Book: Make Love! The Bruce Campbell Way, by Bruce Campbell (2006)
Things have been a bit lax around here on the book front. That’s because I’ve been doing a lot of research reading.
I made room, however, for the latest tome by Bruce Campbell. If you’re at this site, you probably know who Bruce is. Odds are you’ve caught more than a few of his movies. (If you haven’t seen Bubba Ho-Tep, TCB and queue that bad boy up right now.) Currently, he’s onscreen as the highpoint of Spider-Man 3. I link to all of Bruce’s Old Spice commercials, so it stands to reason I’d read all of his literary work. His previous book, If Chins Could Kill, is that rarest of birds, a genuinely interesting Hollywood memoir. That’s because Bruce is brutally forthright about the effort required to be a working actor.
Make Love! is a novel. I’d call it a picaresque influenced by Pirandello, but no doubt Bruce would slap me down for such highfalutin’ talk. He’d say it’s a goof and nothing more.

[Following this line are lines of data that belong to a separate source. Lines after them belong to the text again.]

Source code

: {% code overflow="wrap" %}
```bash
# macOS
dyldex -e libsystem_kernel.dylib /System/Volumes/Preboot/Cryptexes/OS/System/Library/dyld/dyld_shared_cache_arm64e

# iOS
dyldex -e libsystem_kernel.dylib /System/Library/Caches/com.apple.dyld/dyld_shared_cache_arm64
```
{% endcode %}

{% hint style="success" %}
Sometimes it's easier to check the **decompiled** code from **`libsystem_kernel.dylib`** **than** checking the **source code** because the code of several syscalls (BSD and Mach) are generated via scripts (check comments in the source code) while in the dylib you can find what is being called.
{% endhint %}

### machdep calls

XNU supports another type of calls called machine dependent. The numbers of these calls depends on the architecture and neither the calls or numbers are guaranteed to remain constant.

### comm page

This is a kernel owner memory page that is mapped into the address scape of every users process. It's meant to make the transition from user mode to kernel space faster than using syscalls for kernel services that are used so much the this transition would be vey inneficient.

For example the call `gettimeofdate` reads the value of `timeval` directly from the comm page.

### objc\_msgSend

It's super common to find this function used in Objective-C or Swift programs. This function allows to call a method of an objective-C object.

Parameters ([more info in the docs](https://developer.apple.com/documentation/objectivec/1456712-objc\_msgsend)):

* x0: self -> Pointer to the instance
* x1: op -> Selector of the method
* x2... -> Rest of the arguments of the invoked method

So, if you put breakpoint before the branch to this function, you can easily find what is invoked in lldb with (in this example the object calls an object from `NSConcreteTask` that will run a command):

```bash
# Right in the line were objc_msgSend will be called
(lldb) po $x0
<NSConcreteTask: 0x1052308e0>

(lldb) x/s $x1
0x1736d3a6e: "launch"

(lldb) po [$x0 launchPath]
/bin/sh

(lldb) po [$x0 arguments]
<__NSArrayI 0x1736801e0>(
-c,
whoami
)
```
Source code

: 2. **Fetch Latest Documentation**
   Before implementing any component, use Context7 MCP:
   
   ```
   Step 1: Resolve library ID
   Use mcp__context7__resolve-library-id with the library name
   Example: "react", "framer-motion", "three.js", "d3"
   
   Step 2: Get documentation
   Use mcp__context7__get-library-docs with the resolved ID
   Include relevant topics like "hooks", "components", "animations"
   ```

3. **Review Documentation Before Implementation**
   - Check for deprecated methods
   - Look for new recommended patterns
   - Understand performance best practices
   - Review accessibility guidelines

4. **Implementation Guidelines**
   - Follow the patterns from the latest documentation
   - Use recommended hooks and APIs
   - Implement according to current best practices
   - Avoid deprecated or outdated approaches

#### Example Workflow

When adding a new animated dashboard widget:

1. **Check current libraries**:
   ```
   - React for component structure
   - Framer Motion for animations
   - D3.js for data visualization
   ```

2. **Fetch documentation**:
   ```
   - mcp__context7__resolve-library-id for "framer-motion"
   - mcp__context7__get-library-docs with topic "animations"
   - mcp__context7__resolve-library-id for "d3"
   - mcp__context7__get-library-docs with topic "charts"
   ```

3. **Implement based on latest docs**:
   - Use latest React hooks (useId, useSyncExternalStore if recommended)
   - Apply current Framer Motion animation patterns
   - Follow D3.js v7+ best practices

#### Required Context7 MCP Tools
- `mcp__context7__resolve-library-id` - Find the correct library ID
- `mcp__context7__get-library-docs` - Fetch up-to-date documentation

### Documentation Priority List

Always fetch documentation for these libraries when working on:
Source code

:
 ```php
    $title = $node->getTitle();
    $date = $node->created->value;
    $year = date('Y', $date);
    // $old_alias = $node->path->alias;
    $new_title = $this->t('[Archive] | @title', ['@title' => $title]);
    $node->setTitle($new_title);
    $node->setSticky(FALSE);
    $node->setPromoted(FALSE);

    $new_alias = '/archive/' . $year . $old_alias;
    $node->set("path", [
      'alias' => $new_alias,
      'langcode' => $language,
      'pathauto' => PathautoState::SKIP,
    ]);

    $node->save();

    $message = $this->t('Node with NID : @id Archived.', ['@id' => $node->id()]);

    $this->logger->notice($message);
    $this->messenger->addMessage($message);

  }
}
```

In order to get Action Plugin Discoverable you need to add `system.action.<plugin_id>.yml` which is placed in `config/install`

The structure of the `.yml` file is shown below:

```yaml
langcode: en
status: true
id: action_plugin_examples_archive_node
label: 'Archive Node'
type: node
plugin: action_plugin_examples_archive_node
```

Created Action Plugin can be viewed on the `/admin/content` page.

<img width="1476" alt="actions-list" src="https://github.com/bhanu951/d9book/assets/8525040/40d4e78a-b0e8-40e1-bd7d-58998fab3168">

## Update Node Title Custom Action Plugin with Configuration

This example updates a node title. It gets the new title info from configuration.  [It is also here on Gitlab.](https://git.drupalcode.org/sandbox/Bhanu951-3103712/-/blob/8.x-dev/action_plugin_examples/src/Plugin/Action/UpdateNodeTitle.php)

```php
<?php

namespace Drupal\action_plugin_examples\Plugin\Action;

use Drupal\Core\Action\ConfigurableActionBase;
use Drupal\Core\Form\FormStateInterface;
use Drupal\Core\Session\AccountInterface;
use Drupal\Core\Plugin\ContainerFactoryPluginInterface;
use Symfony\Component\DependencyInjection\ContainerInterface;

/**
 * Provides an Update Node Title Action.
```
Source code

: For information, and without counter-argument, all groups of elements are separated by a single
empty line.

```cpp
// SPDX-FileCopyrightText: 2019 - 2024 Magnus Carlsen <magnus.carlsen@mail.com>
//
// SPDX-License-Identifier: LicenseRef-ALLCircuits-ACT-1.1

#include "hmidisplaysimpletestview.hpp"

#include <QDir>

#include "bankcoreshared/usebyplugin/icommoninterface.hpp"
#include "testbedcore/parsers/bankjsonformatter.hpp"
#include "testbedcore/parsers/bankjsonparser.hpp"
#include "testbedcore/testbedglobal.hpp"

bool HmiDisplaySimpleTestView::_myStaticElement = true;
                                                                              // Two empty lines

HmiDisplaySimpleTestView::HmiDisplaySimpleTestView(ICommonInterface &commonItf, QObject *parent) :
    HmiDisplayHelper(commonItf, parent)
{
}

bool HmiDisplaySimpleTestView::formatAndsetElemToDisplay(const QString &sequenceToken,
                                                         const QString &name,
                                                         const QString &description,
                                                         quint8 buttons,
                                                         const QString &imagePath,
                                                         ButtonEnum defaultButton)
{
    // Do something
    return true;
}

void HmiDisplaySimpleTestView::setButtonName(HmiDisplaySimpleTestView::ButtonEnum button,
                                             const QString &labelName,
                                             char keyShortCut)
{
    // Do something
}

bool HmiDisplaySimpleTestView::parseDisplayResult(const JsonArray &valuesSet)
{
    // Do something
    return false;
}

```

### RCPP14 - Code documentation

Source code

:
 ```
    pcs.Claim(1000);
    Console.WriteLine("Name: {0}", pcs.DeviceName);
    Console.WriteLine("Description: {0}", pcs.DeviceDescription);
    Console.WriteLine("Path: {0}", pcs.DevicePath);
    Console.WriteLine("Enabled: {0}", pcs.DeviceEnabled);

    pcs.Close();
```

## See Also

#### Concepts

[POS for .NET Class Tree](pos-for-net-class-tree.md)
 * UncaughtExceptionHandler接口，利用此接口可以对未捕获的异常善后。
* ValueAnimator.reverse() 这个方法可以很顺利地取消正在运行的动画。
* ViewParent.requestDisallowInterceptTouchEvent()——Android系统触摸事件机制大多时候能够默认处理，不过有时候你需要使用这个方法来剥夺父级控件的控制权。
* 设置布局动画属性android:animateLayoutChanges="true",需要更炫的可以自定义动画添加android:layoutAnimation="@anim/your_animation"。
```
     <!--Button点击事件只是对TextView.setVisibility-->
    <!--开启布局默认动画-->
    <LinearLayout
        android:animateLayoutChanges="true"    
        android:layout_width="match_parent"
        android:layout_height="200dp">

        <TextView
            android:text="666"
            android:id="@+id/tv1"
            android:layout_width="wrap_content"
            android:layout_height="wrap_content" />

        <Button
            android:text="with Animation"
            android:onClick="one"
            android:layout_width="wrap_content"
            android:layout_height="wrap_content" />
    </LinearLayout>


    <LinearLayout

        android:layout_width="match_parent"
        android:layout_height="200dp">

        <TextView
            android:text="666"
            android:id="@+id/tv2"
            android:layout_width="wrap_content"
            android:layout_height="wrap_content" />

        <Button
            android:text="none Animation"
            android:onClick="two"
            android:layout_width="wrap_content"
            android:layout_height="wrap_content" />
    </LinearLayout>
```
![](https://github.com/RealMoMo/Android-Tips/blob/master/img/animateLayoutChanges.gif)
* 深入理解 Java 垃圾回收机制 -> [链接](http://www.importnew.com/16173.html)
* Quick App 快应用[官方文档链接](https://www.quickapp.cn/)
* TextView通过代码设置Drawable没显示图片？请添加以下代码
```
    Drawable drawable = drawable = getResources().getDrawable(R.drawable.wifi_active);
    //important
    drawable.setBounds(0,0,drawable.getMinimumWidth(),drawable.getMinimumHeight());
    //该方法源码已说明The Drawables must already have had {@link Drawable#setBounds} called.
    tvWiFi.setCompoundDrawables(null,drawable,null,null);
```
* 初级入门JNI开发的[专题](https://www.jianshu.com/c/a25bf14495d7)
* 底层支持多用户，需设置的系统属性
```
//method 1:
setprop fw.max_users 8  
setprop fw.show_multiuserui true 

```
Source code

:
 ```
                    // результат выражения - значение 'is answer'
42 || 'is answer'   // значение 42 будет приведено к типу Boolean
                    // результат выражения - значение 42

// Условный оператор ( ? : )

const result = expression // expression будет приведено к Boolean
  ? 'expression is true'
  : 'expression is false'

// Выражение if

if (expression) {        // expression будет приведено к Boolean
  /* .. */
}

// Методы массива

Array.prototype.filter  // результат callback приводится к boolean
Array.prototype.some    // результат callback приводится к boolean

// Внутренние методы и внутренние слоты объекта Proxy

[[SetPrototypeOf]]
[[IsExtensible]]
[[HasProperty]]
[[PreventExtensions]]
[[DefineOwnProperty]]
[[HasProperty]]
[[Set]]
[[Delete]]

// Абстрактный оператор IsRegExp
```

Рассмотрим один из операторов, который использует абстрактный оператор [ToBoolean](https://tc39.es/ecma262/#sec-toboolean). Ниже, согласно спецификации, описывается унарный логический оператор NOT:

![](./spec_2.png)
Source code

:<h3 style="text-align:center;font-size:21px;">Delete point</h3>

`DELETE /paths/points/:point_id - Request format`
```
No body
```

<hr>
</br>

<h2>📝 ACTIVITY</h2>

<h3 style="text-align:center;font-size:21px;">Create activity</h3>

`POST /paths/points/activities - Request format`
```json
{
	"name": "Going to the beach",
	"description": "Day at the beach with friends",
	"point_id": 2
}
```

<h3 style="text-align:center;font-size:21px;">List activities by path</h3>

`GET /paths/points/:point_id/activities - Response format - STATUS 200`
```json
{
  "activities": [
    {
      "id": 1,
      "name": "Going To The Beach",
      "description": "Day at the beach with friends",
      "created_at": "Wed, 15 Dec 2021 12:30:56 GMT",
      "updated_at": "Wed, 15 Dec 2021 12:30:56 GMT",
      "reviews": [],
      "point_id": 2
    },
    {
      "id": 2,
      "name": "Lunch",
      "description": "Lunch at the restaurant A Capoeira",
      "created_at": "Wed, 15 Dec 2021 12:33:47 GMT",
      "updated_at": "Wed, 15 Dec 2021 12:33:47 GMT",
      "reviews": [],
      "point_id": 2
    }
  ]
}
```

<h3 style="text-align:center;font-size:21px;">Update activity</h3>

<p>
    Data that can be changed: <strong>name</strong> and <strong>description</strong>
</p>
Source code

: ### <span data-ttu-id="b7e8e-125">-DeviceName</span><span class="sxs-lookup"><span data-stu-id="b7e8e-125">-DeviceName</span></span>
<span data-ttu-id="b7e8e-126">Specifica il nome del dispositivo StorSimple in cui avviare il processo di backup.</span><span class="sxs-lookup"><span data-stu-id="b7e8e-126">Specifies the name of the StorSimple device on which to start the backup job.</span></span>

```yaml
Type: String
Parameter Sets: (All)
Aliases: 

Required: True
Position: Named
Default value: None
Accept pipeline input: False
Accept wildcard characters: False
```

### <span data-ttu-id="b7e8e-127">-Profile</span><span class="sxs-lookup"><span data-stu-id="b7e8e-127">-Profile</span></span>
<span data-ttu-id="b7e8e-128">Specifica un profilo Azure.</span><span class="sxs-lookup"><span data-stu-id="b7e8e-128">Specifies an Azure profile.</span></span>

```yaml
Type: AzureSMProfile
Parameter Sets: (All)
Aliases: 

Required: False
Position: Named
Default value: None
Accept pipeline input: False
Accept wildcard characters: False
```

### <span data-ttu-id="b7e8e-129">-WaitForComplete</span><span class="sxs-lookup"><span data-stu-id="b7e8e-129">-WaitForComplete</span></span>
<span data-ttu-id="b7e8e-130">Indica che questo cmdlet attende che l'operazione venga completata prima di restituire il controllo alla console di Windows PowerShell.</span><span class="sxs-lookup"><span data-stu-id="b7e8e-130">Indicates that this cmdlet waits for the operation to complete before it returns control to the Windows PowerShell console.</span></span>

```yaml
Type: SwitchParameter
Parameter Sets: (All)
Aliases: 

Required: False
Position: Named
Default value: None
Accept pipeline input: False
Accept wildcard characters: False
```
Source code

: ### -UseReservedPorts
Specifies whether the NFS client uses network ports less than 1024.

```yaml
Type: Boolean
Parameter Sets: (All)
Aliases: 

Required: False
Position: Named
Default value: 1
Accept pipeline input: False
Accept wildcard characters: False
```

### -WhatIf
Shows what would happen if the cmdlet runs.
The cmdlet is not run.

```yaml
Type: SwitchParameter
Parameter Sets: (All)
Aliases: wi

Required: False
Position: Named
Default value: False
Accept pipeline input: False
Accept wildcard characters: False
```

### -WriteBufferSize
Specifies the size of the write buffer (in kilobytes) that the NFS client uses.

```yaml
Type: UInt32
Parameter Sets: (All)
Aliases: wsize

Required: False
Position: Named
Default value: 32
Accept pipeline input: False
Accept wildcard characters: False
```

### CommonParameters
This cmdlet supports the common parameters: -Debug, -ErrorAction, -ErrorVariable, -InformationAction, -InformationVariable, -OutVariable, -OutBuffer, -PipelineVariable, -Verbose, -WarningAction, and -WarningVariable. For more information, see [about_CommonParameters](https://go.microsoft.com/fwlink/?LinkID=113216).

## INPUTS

Bruce – yes, he’s the star of his own novel – finally gets his shot to bust out of the low-budget ghetto when he’s cast in Let’s Make Love!, an A-list romantic comedy directed by Mike Nichols and starring Richard Gere and Renée Zellweger. Bruce isn’t about to blow this opportunity. He insists that everyone call him by his character’s name and throws himself headlong into preparing for his role as a genteel Southerner turned New York doorman. In short order, though, Bruce’s B-movie instincts not only kick in but infect the entire production.
The book is studded with what Bruce calls “graphic sarcasm:” photos, charts, bogus movie posters. Nice to see this kind of po-mo silliness isn’t the exclusive preserve of hipster literary novelists. Many of the episodes, like Bruce’s encounter with a sex ed film mogul, are hilarious. And the Hollywood material is bang-on. Let’s Make Love! is more than a plausible studio movie. I’m pretty sure I caught it on cable one night.
The “B-movie virus” plot doesn’t make much sense, and I can’t help thinking that another draft could have turned this book from an amiable lark into something truly subversive. But that “if only we’d had more time!” feeling is in keeping with Bruce’s B-movie roots, and I’ll bet that’s how he wants it.